Imagine alguém que trocou o vício pelo cigarro pelo vício do sexo, ou pelo bingo, ou pelo álcool, enfim, os exemplos são muitos. O que sempre ocorre é que quando se troca um objeto amado por um outro, é porque um afeto foi mais forte. Aí Spinoza diz que o afeto e a idéia são distintos. Não basta termos uma idéia para que surja um afeto.
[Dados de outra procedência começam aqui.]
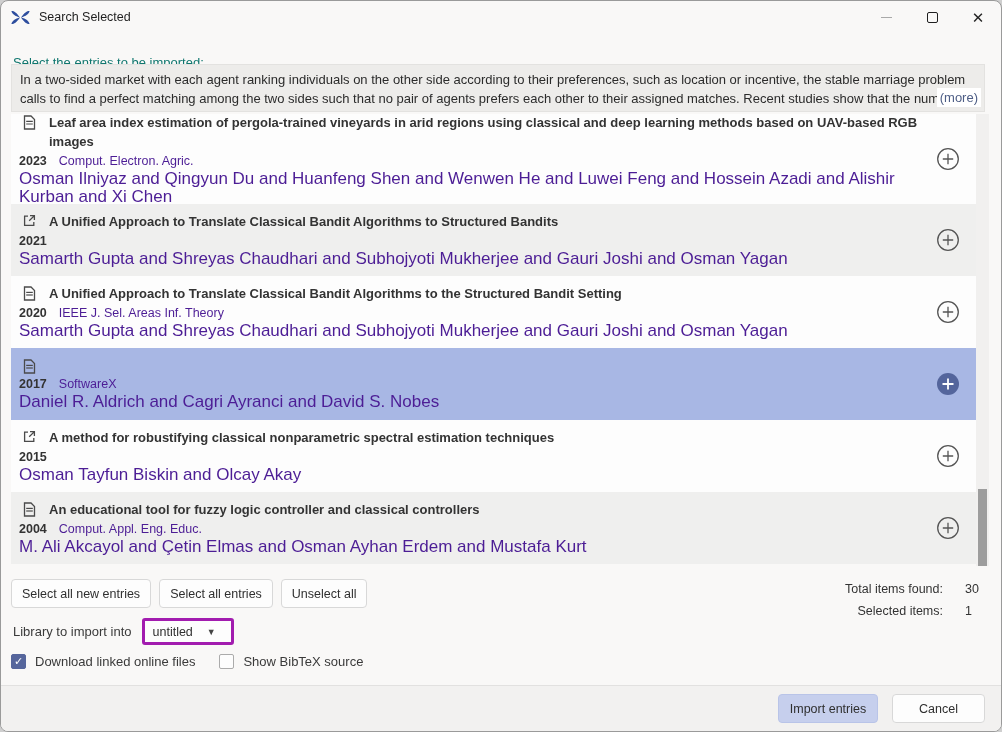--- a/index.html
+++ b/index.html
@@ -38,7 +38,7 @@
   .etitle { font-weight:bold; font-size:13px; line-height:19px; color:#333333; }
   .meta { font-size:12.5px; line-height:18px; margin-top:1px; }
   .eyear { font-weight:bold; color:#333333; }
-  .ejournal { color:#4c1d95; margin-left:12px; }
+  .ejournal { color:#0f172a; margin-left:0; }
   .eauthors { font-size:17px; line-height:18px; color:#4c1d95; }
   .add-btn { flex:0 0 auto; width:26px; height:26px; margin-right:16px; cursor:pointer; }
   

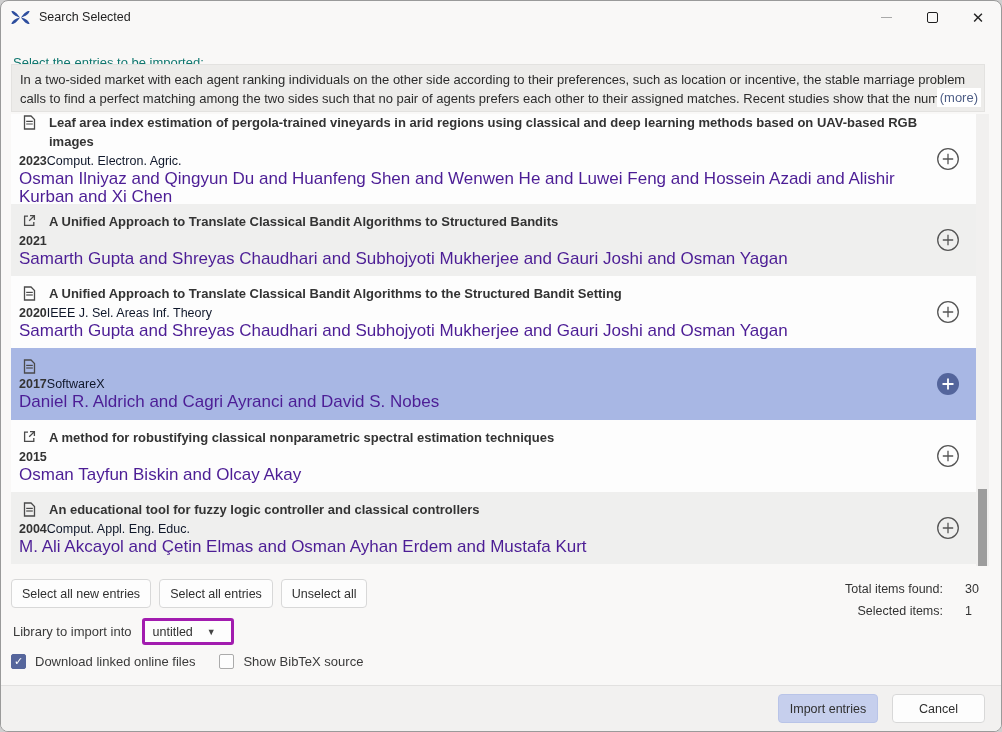--- a/index.html
+++ b/index.html
@@ -28,7 +28,7 @@
     color:#4d5d85; font-size:13px; cursor:pointer;margin-left:21px; }
   
   .entry-list { position:absolute; left:10px; top:113px; width:966px; height:452px; overflow:hidden; }
-  .row { display:flex; align-items:center; height:72px; background:#fdfdfd; }
+  .row { display:flex; align-items:center; height:52px; background:#fdfdfd; }
   .row:first-child { height:90px; }
   .row.alt { background:#efefee; }
   .row.selected { background:#a8b7e4; }

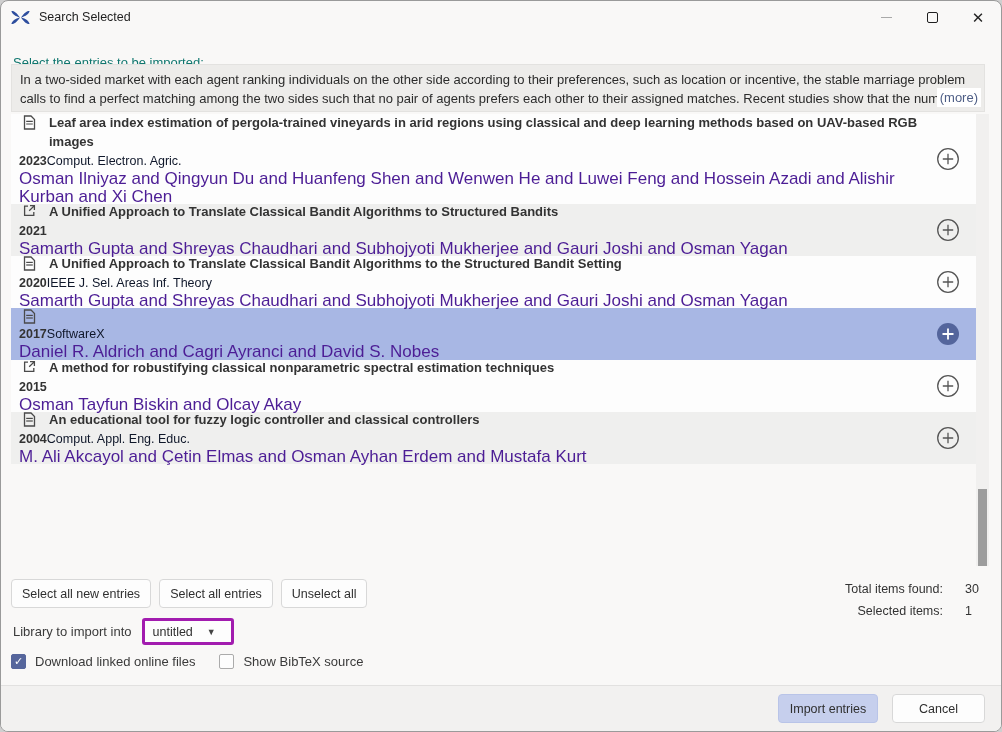--- a/index.html
+++ b/index.html
@@ -68,7 +68,7 @@
   
   .footer { position:absolute; left:0; bottom:0; width:100%; height:46px; background:#f2f1f0;
     border-top:1px solid #e2e1e0; display:flex; align-items:center; justify-content:flex-end; gap:14px; padding-right:16px; }
-  .btn-primary { background:#c6cfed; border-color:#b9c4e8; width:100px; justify-content:center; }
+  .btn-primary { background:#c6cfed; border-color:#b9c4e8; width:100px; justify-content:center;font-weight:bold; }
   .btn-cancel { width:93px; justify-content:center; }
 </style>
 </head>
Exemplos: alguém pode ter a idéia exata do que um consumo excessivo de cocaína pode fazer com o seu corpo, mas, no entanto, não consegue viver sem a cocaína. Nesse caso, o afeto que alguém experimenta quando consome a cocaína é mais forte do que os outros que ela experimenta na vida cotidiana. Alguém que é obeso e quer emagrecer a todo custo segue escravo dos alimentos porque, sempre quando tem tristeza e tédio, corre atrás de um docinho para ter algum prazer. A humanidade sabe exatamente o que é necessário para frear ou diminuir o problema do aquecimento global, mas, no entanto, segue impotente para realizar alguma mudança efetiva no estado atual das coisas, na medida que é dominada pelas paixões (dinheiro, status, desenvolvimento econômico, progresso, etc.). Portanto, afeto se combate com afeto, e não com idéia. Isso quer dizer que não adianta dar consciência às massas, fazer campanhas anti-drogas ou fazer passeatas contra a violência ou pelo fim do aquecimento global: isso tudo são aberrações.

Vimos que D&G combatem a idéia freudiana de que o complexo de Édipo está na origem das neuroses (o quinto paralogismo da psicanálise): uma fobia por aviões, por exemplo, teria origem na relação com os pais durante a infância, etc. É a festa da representação, onde o interior do avião é o pai... D&G não querem saber disso, eles querem levar para o aqui agora, para o campo prático. Por isso eles insistem: “Quais são as suas máquinas desejantes?”. Ou esbravejam: A esquizoanálise não tem outro objeto prático: qual é o seu corpo sem órgãos? Quais são suas própria linhas, qual mapa você está fazendo e remanejando, qual linha abstrata você traçará, e a que preço, para você e para os outros? Sua própria linha de fuga? Seu Corpo sem Órgãos que se confunde com ela? Você racha? Você rachará? Você se desterritorializa? Qual linha você interrompe, qual você prolonga ou retoma, sem figuras nem símbolos? (...) Análise do desejo, a esquizoanálise é imediatamente prática, imediatamente política, quer se trate de um indivíduo, de um grupo ou de uma sociedade. Pois, antes do ser, há a política.” (Como criar para si um corpo sem órgãos”, Mil Platôs, vol 3).


Uma neurótica que não sai de casa pode fazer, através dos agenciamentos que entra na rua, na escola, no parque, etc., que as suas máquinas desejantes voltem a funcionar, a variação da sua potência se passe com maior intensidade e aí é que tudo começa: afetos mais fortes que podem prevalecer sobre outros. Sem mandamentos morais, mas experimentações. Não há procura da origem de uma neurose através de uma interpretação, mas sim aberturas ao que faz o desejo funcionar. E nem muito menos uma simples substituição de afetos, por se tratar ainda de serem apenas paixões. Spinoza foi muito mais ousado: das paixões alegres poderemos ir às ações, que por serem ações, só podem ser alegres. Surgem o segundo e o terceiro gênero de conhecimento.

Obs.: Este texto foi escrito em Setembro de 2007 e enviado, por e-mail, aos participantes de um grupo de estudos do Anti-Édipo, de Deleuze & Guattari.